■ Requirement 1 ■
Revise the Rosa film entry from the words "1986 Hong Kong film" through "Supernaturally Brave Artillery.", swapping "action comedy" for "martial arts comedy", and give back that stretch.

■ Document passage ■
******

- Film poster
- Traditional Chinese: 神勇雙響炮續集
- Simplified Chinese: 神勇双响炮续集
- Hanyu Pinyin: Shén Yǒng Shuāng Xiǎng Pào Xù Jí
- Jyutping: San4 Jung2 Seong1 Heong2 Paau3 Zeok6 Zap6
- Directed by: Joe Cheung
- Screenplay by: Wong Kar-wai Barry Wong
- Produced by: Sammo Hung
- Starring: Yuen Biao Lowell Lo Luk Siu-fan Kara Hui Paul Chun
- Cinematography: Tom Lau Jimmy Leung
- Edited by: Peter Cheung
- Music by: Lowell Lo Sherman Chow
- Production company: Bo Ho Films
- Distributed by: Golden Harvest
- Release date: 20 June 1986;
- Running time: 96 minutes
- Country: Hong Kong
- Language: Cantonese
- Box office: HK$11,108,518

= Rosa (1986 film) =

1986 Hong Kong film by Joe Cheung

Rosa (神勇雙響炮續集) is a 1986 Hong Kong action comedy film directed by Joe Cheung and starring Yuen Biao, Lowell Lo, Luk Siu-fan, Kara Hui and Paul Chun. The film's Chinese title literally means Supernaturally Brave Artillery Sequel. Despite this, it is not the sequel to the 1984 film Pom Pom, whose Chinese title literally means Supernaturally Brave Artillery.

******

[Chart analysis data]
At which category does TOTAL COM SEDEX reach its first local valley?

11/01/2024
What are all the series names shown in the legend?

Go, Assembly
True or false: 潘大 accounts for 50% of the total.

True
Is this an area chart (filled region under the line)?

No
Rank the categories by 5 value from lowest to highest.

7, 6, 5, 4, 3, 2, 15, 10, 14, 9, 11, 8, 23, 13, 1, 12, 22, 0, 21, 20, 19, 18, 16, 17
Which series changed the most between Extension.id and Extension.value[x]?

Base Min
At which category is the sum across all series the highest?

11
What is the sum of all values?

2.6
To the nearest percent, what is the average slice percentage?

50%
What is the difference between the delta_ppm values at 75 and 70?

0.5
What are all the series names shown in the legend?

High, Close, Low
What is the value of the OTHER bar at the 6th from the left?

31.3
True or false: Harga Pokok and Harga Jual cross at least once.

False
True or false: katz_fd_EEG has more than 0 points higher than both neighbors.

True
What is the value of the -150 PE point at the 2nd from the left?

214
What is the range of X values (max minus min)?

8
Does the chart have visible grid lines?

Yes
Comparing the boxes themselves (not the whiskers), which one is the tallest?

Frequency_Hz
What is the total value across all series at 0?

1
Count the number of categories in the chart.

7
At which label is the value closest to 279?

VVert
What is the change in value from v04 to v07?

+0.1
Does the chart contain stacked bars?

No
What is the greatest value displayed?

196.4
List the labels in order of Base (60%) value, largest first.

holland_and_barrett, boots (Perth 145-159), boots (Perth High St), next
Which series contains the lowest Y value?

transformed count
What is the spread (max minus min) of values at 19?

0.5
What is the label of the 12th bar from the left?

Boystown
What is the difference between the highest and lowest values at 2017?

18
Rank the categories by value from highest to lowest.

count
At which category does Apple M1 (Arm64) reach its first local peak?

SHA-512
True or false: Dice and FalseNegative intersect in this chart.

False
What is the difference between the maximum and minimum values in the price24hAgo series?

******

■ Requirement 2 ■
Rewrite the chart analysis data listing as a numbered list, beginning at the line that has "High, Close, Low" and continuing through the end of the listing, with blank lines omitted.

■ Exercise solution 1 ■
1986 Hong Kong film by Joe Cheung

Rosa (神勇雙響炮續集) is a 1986 Hong Kong martial arts comedy film directed by Joe Cheung and starring Yuen Biao, Lowell Lo, Luk Siu-fan, Kara Hui and Paul Chun. The film's Chinese title literally means Supernaturally Brave Artillery Sequel. Despite this, it is not the sequel to the 1984 film Pom Pom, whose Chinese title literally means Supernaturally Brave Artillery.

■ Exercise solution 2 ■
1. High, Close, Low
2. What is the value of the OTHER bar at the 6th from the left?
3. 31.3
4. True or false: Harga Pokok and Harga Jual cross at least once.
5. False
6. True or false: katz_fd_EEG has more than 0 points higher than both neighbors.
7. True
8. What is the value of the -150 PE point at the 2nd from the left?
9. 214
10. What is the range of X values (max minus min)?
11. 8
12. Does the chart have visible grid lines?
13. Yes
14. Comparing the boxes themselves (not the whiskers), which one is the tallest?
15. Frequency_Hz
16. What is the total value across all series at 0?
17. 1
18. Count the number of categories in the chart.
19. 7
20. At which label is the value closest to 279?
21. VVert
22. What is the change in value from v04 to v07?
23. +0.1
24. Does the chart contain stacked bars?
25. No
26. What is the greatest value displayed?
27. 196.4
28. List the labels in order of Base (60%) value, largest first.
29. holland_and_barrett, boots (Perth 145-159), boots (Perth High St), next
30. Which series contains the lowest Y value?
31. transformed count
32. What is the spread (max minus min) of values at 19?
33. 0.5
34. What is the label of the 12th bar from the left?
35. Boystown
36. What is the difference between the highest and lowest values at 2017?
37. 18
38. Rank the categories by value from highest to lowest.
39. count
40. At which category does Apple M1 (Arm64) reach its first local peak?
41. SHA-512
42. True or false: Dice and FalseNegative intersect in this chart.
43. False
44. What is the difference between the maximum and minimum values in the price24hAgo series?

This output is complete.